- [Passage]:
Kirk and Choh contend Ivy League athletes are owed compensation for their service, alleging the League’s policy against offering athletic scholarships functions as an illegal price-fixing agreement which effectively denies athletes financial aid and fair payment.

“Regardless of whether considered as a restraint on the price of education, the value of financial aid, the price of athletic services, or the level of compensation to Ivy League athletes, the Ivy League Agreement is per se illegal,” the lawsuit reads.

They allege this agreement constitutes a breach of the Sherman Antitrust Act of 1890 — a policy designed to protect “trade and commerce against unlawful restraints and monopolies.”

This is not Harvard’s first brush with the national debate regarding student-athlete compensation in college athletics. In 2019, former Harvard Athletics Director Robert L. Scalise said he does not think student-athletes should be compensated for their participation.

“At Harvard, I do not think athletes should be paid. In a sense, they will be paid down the road, learning some great lessons that they use to pursue their lives in a meaningful way,” Scalise said in at 2019 interview.

“I believe people should come here to get an education, not just to play their sport,” he added. “You’re coming here to get an education. Athletics is part of it, but not the sole reason for you to be here.”

Later that year, the NCAA voted unanimously to enable student-athletes to be paid for the usage of their names, images, and likenesses.

“Here at Harvard, we believe strongly in offering athletics programming that is part of the educational experience, and is co-curricular rather than extracurricular,” Scalise told The Crimson shortly after the NCAA decision. “Education has always been our priority, and that will continue.”

Harvard spokesperson Rachael Dane declined to comment on the lawsuit.

[Records from a data collection]
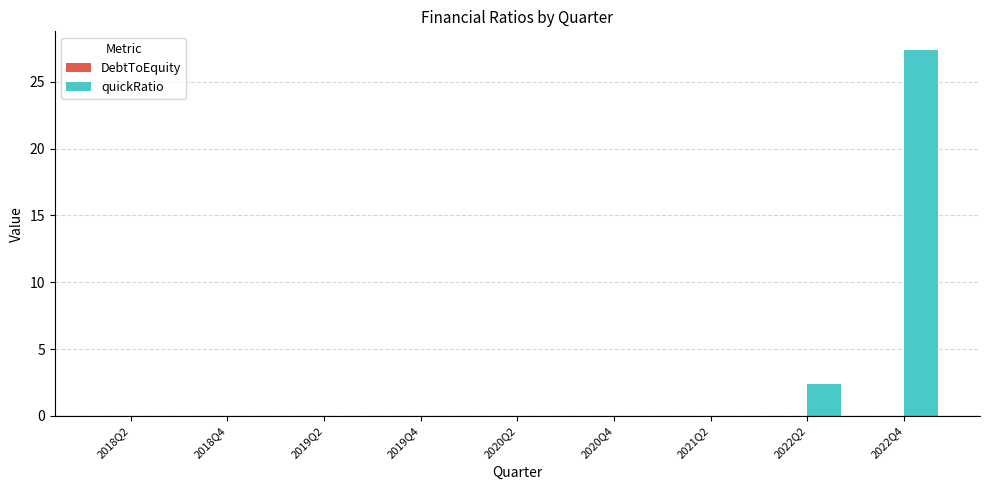

Are the bars grouped side by side (vs. stacked)?

Yes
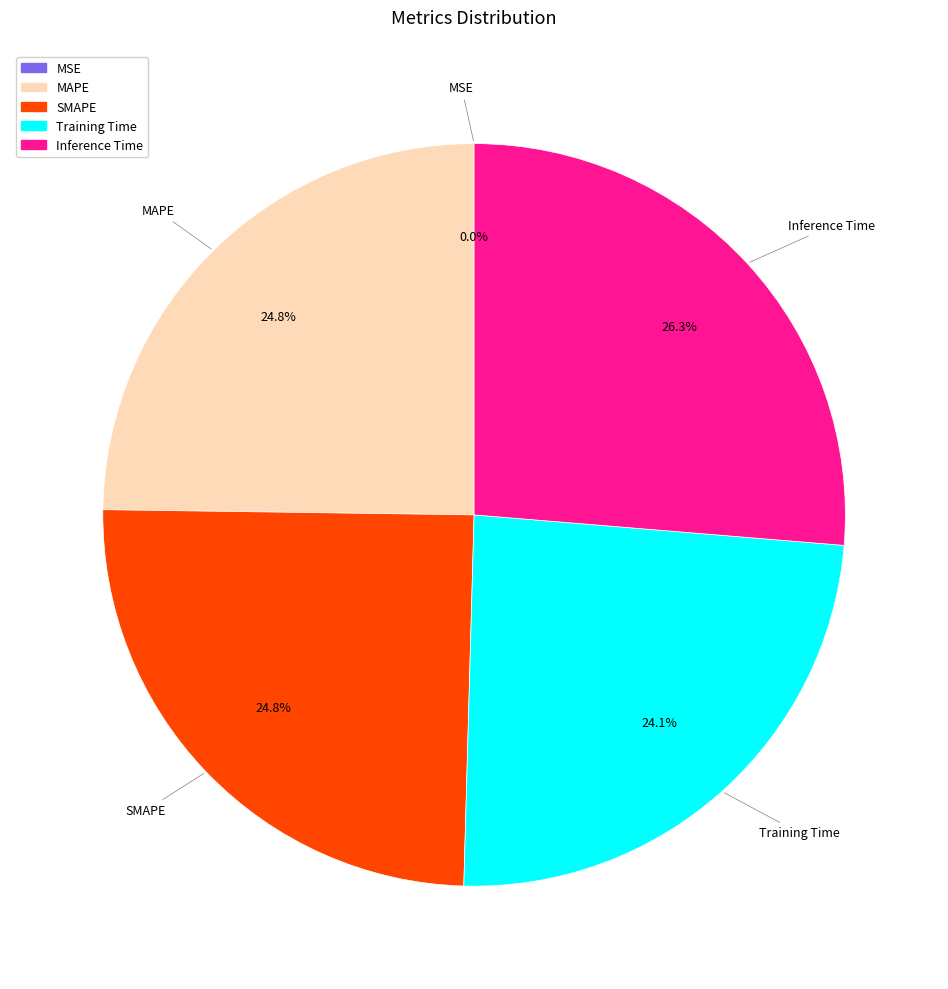

What percentage is the MAPE slice, to the nearest percent?

25%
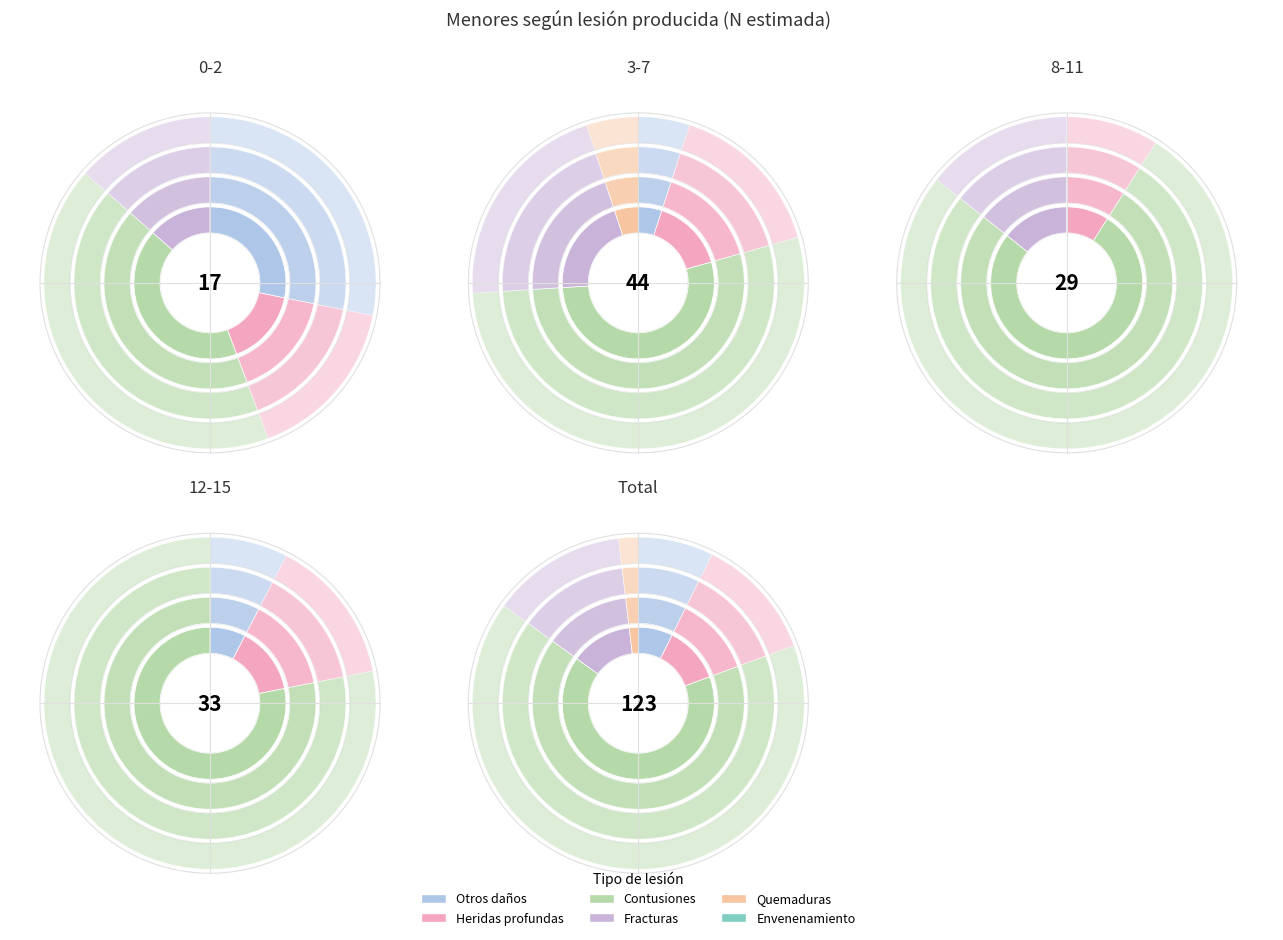

True or false: Total accounts for 50% of the total.

True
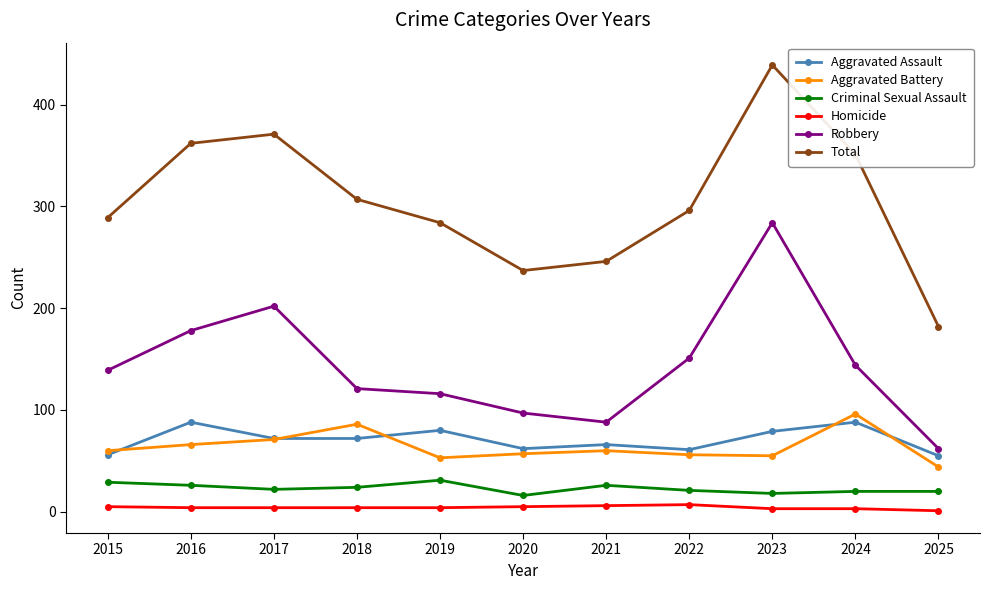

What is the value of the Aggravated Assault point at the 2nd from the left?

88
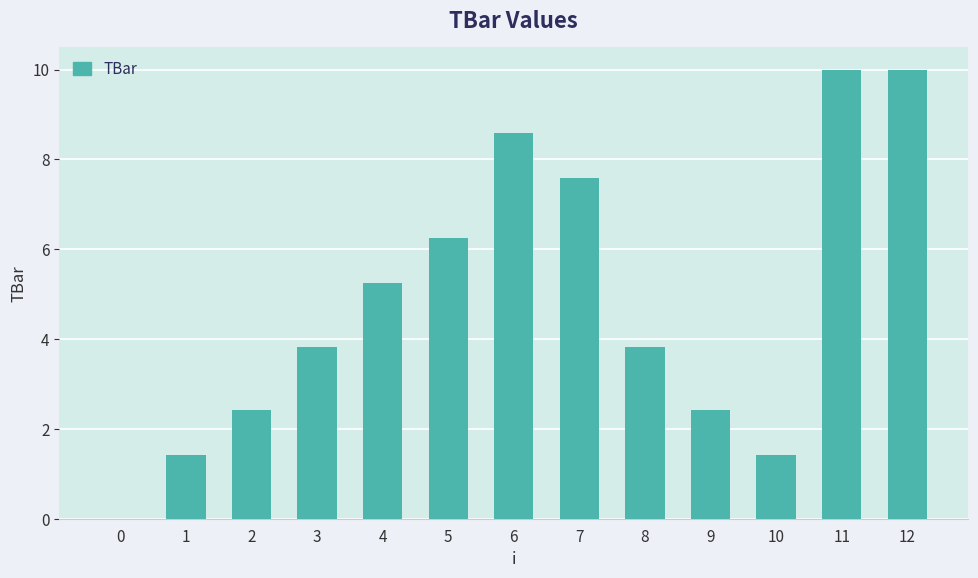

What is the maximum value shown in the chart?

10.0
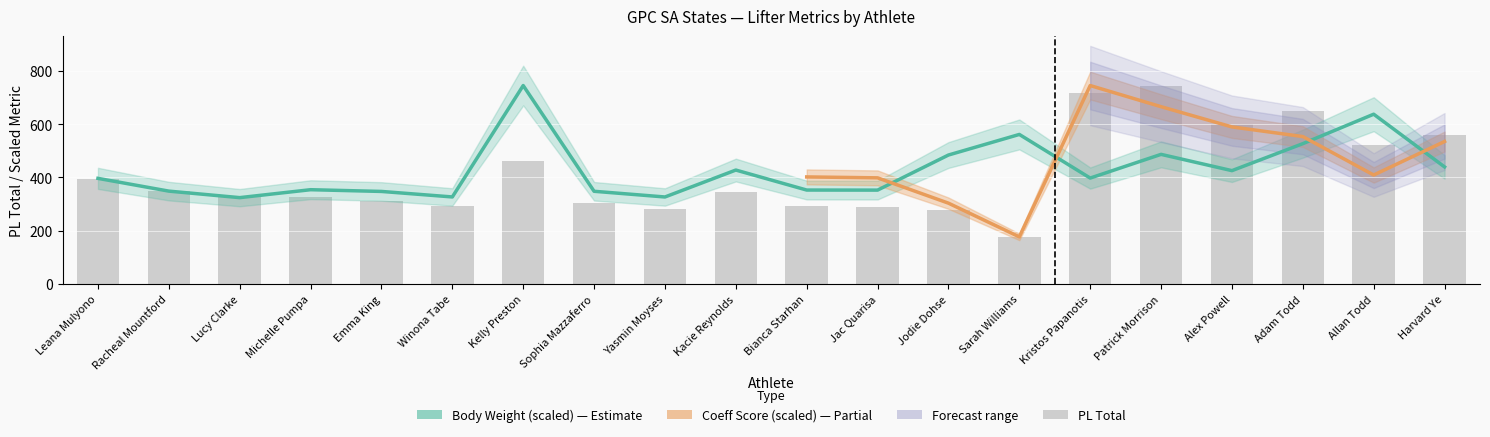

What is the sum of all PL Total values?

8220.0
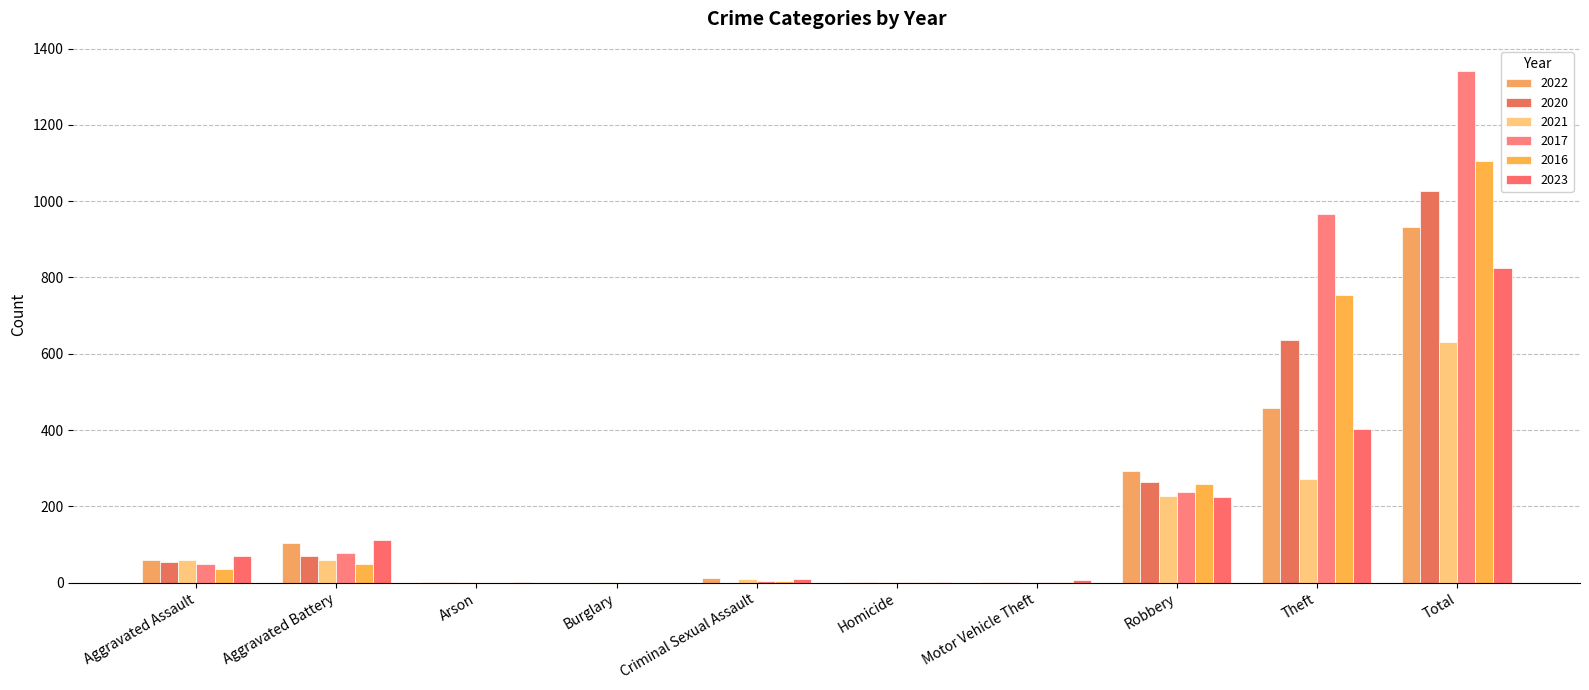

Reading left to right, list all the values displayed in this chart.

2022: 59	103	3	0	13	2	2	294	457	933
2020: 54	69	1	0	0	2	1	263	637	1027
2021: 60	59	1	1	9	2	0	228	272	632
2017: 50	79	0	0	4	1	1	239	965	1340
2016: 35	50	0	0	5	1	2	259	754	1106
2023: 69	111	1	0	11	2	6	224	402	826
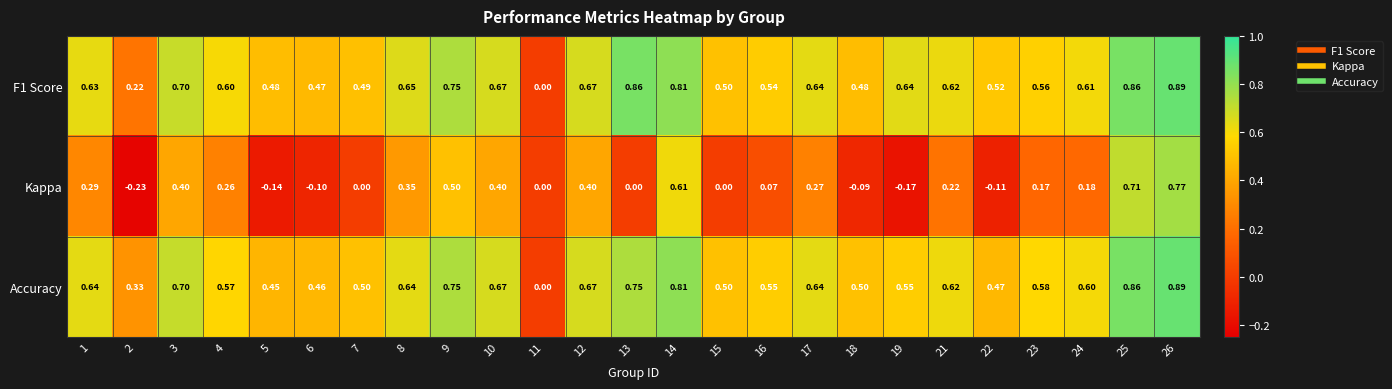

Which series has the widest spread of values?

Kappa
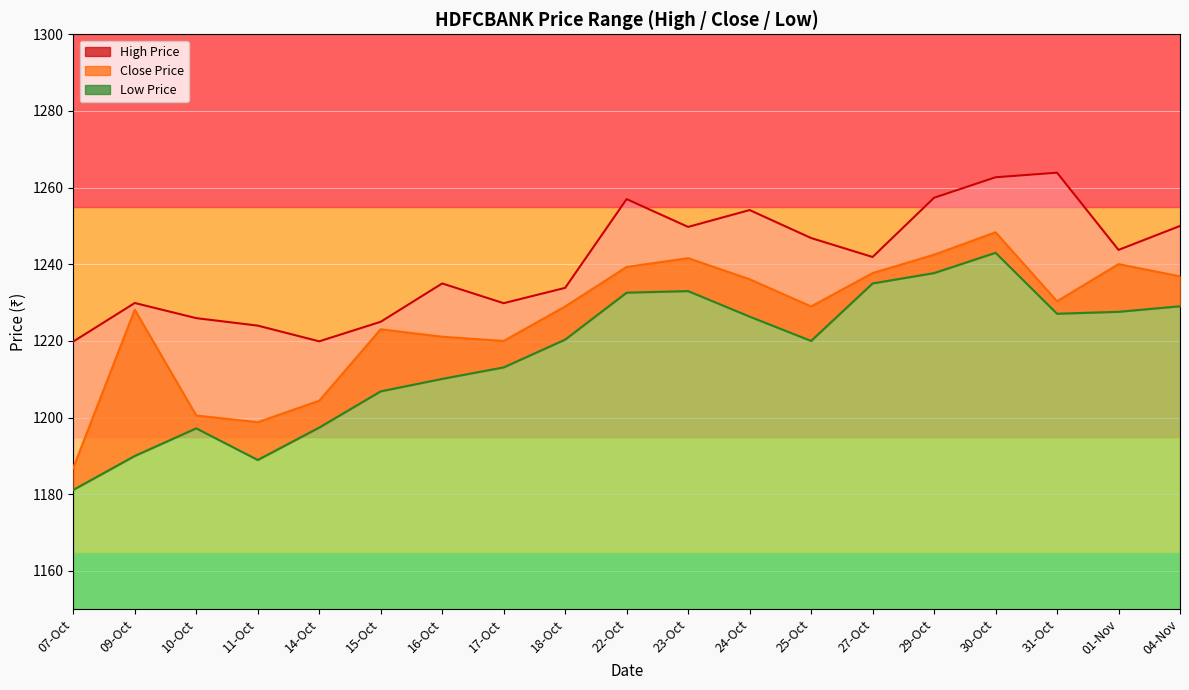

Which series has the largest total across all categories?

High Price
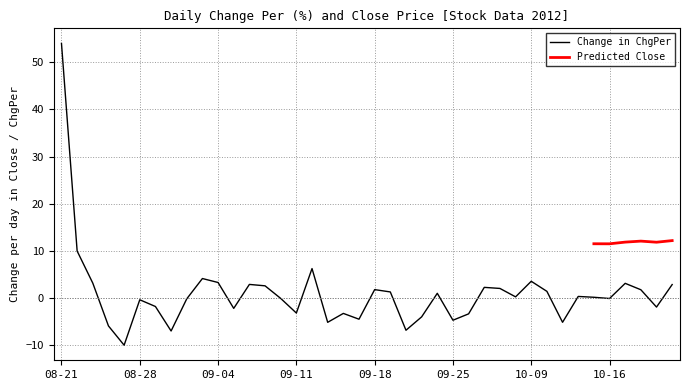

What is the label of the 8th point from the right?

2012-10-11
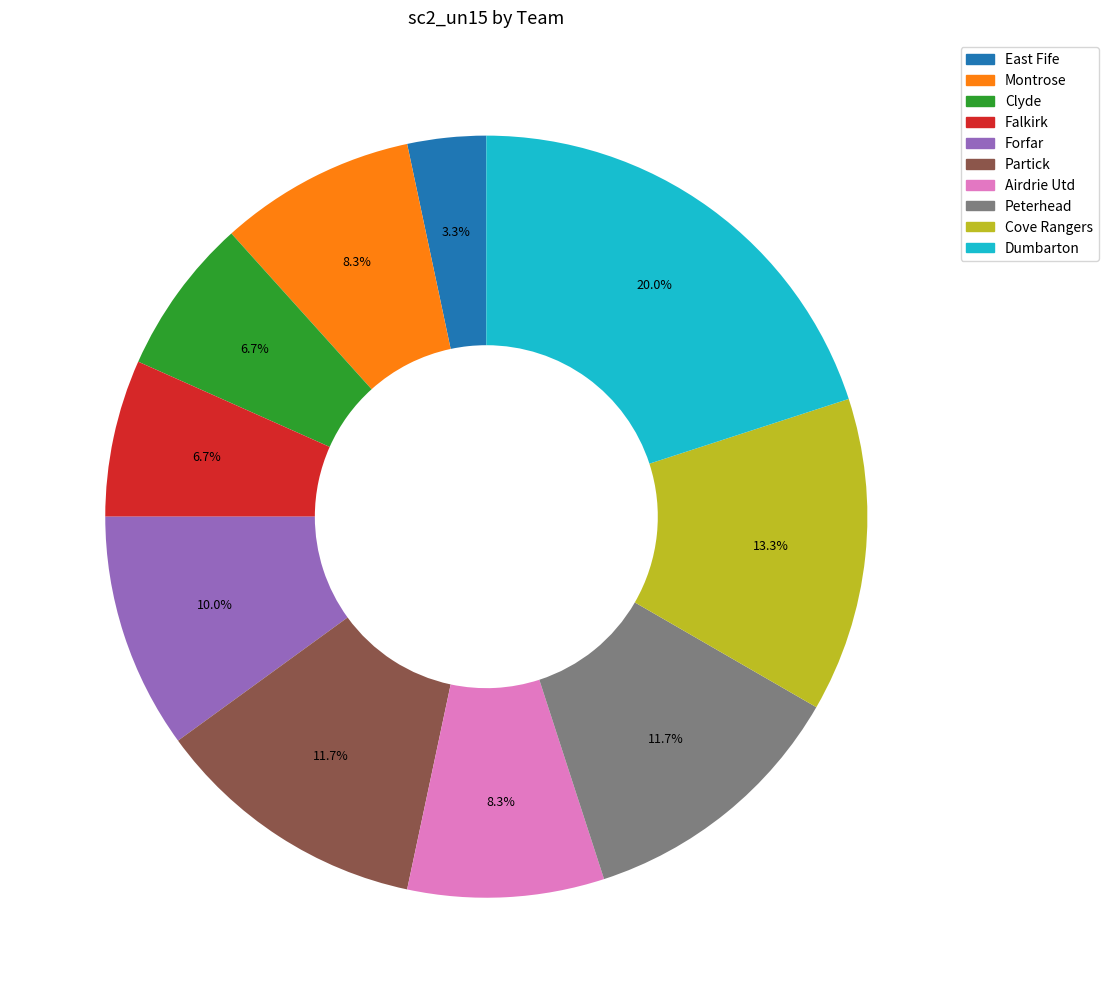

What is the ratio of the value at Dumbarton to the value at Partick?

1.7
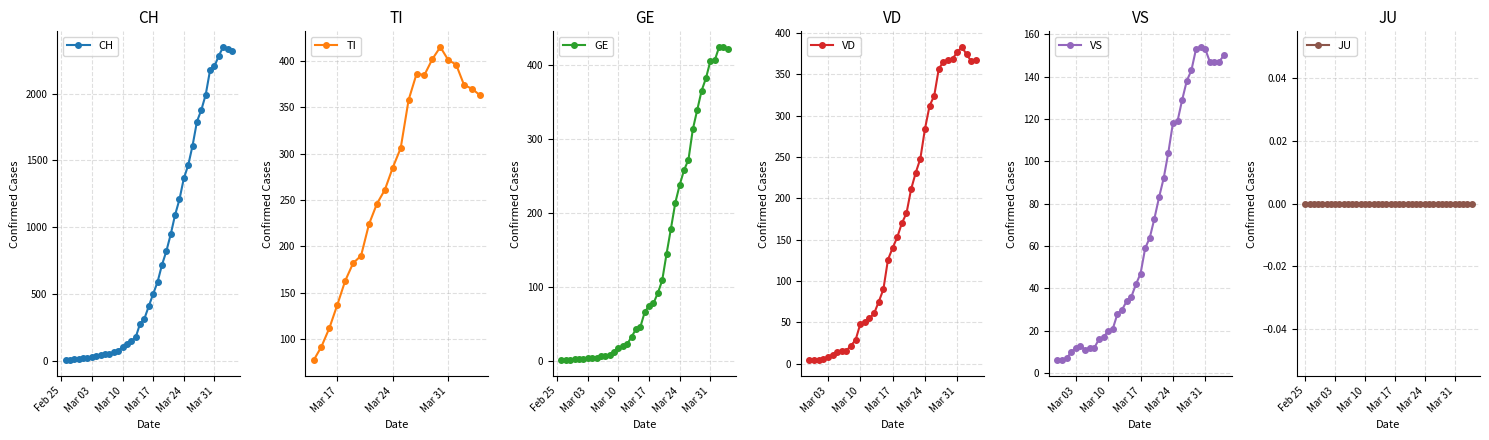

What is the difference between the second highest and minimum values in the VD series?

373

- [What this exercise asks]:
1. According to the article on the Ivy League lawsuit, which law do Kirk and Choh say the League's agreement breaches?
2. Duplicate the rows from the line holding "What is the ratio" through the final line of the rows, inclusive, omitting the pictures.

- [Per-task outputs]:
1. The Sherman Antitrust Act of 1890.

2.
What is the ratio of the value at Dumbarton to the value at Partick?

1.7

What is the difference between the second highest and minimum values in the VD series?

373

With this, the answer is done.